Despite perceptions about overseas hackers, attacks increasingly emanate from domestic sources, studies say

If you're a U.S. security professional and you think foreign attackers are the biggest threat to your organization, you've got another think coming, according to two new studies.

According to separate research reports published yesterday, the United States is the most common source of attacks, and that trend could continue as attackers find ways to exploit networks here at home.

According to data published by research firm SecureWorks, the U.S. is the most common source of cyber attacks on the planet. This year alone, some 20.6 million attempted attacks have originated from computers within the U.S., the company says.

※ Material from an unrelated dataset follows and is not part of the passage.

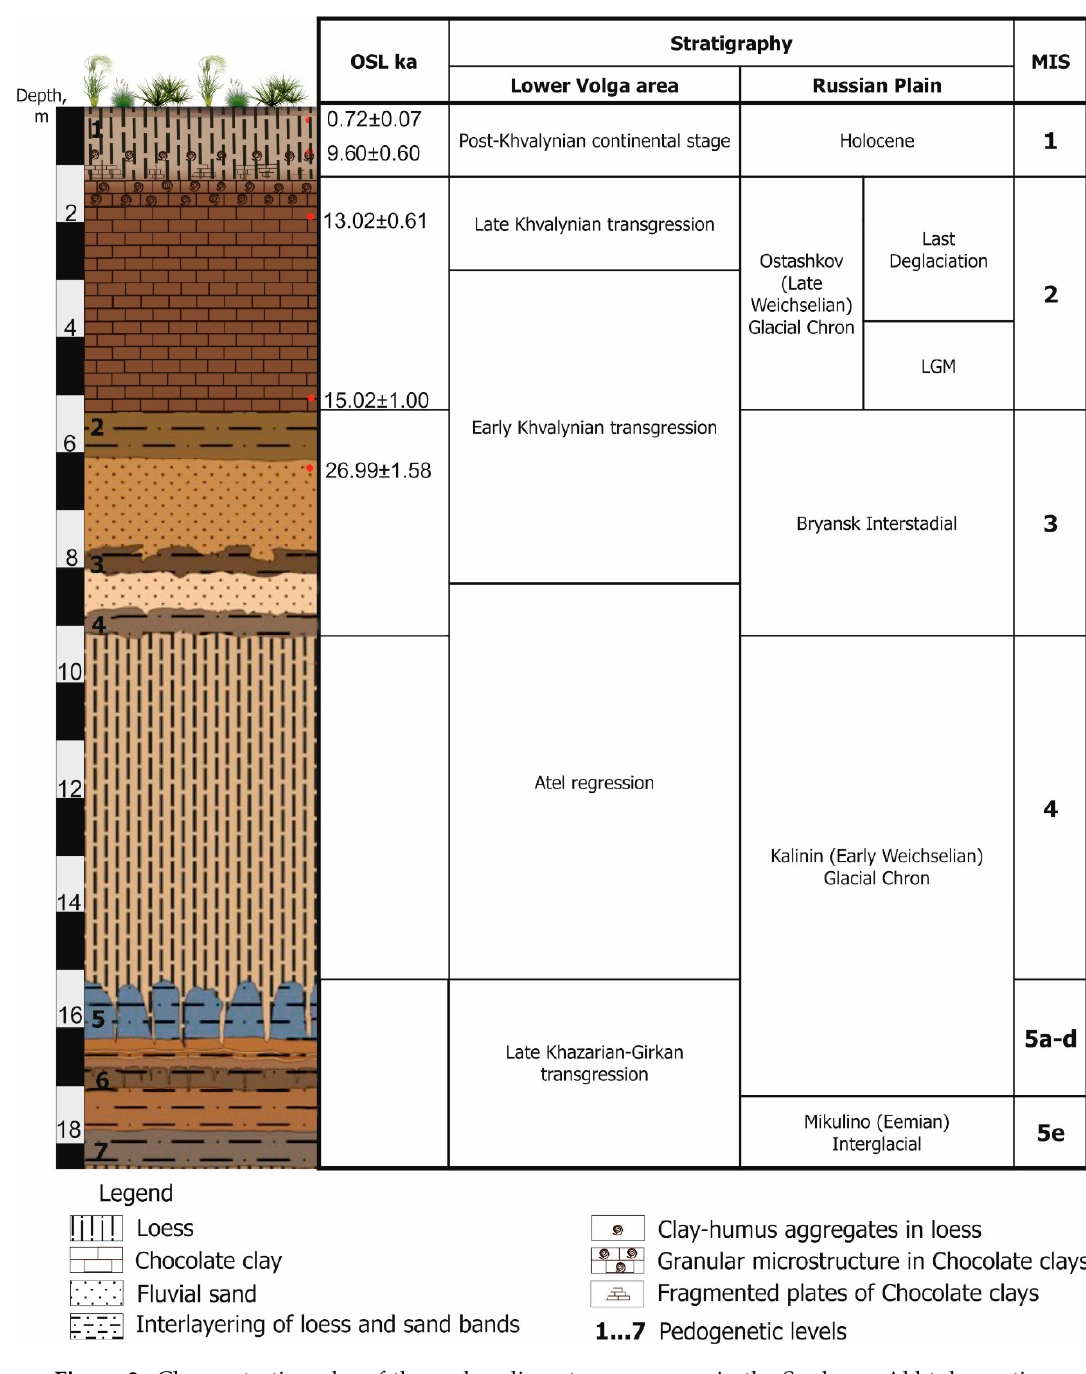
Figure 2. Chronostratigraphy of the pedosedimentary sequence in the Srednaya Akhtuba section. The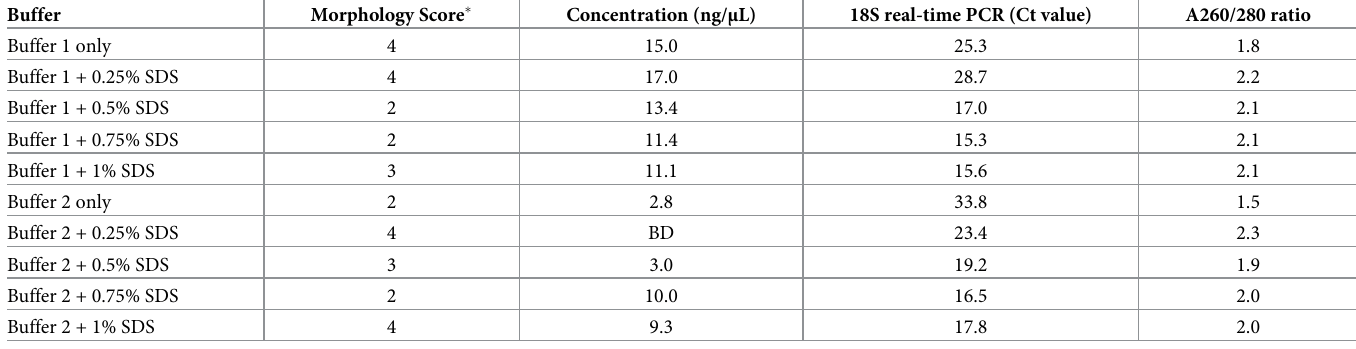
Table 2. Evaluation of Buffer 1 and Buffer 2 with 0 to 1% SDS lysis treatments of approx. 0.7 g dacini fruit flies on morphology and DNA extract purity and yield (BD = below detection; Ct = cycles above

China ran second, with 7.7 million attempted attacks emanating from computers within its borders. Brazil was third with about 166,987 attempted attacks. Russia, often viewed as the most frequent hideout of online attackers, finished sixth with a paltry 130,572.

"These findings illustrate the ineffectiveness of simply blocking incoming communications from foreign IP addresses as a way to defend your organization from cyber attacks," SecureWorks says. "Many hackers hijack computers outside their borders to attack their victims."

The Georgia/Russia cyber conflict was a perfect example of this, SecureWorks says. Many of the Georgian IT staff members thought that by blocking Russian IP addresses, they would be able to protect their networks. However, many of the Russian attacks were actually launched from IP addresses in Turkey and the United States, and Georgian systems ended up being hit hard.

In a separate report by the SANS Institute, researcher Maarten Van Hoorenbeeck wrote yesterday that stolen data is increasingly being stored on networks in the U.S. and Europe. This is a shift from the past, in which criminals generally transferred stolen data to networks in other geographic jurisdictions, he notes.

After further study, Van Hoorenbeeck found that the stolen data was, in some cases, being tunneled through U.S. and European networks using anonymization services, which may actually be tougher for law enforcement to crack than overseas networks.

"Certain hosts started tunneling data to the network of an Indiana based provider of anonymity services, SecureIX," Van Hoorenbeeck writes. "This provider allows users to set up a PPTP VPN connection to its servers, then hiding all their traffic behind a SecureIX IP address.

"The service is intended for well-meaning users who wish to remain anonymous while surfing. However, the for-a-fee SecureIX service also allows users to run services through such IP address. Hosts compromised by the attackers were configured to ship data to a specific port on a SecureIX IP, from where it was tunneled back to the attacker."

Such anonymization services are not entirely safe for attackers, Van Hoorenbeeck says. "In the case of a prosecution, SecureIX would disclose the data it has on [its users]," he notes.

While it is still operational, SecureIX has announced that its service is up for sale, Van Hoorenbeeck says. And just two weeks after the for-sale sign was posted, all hostnames previously pointing to SecureIX suddenly resolved to the IP address space of Relakks, which provides the same services from Sweden.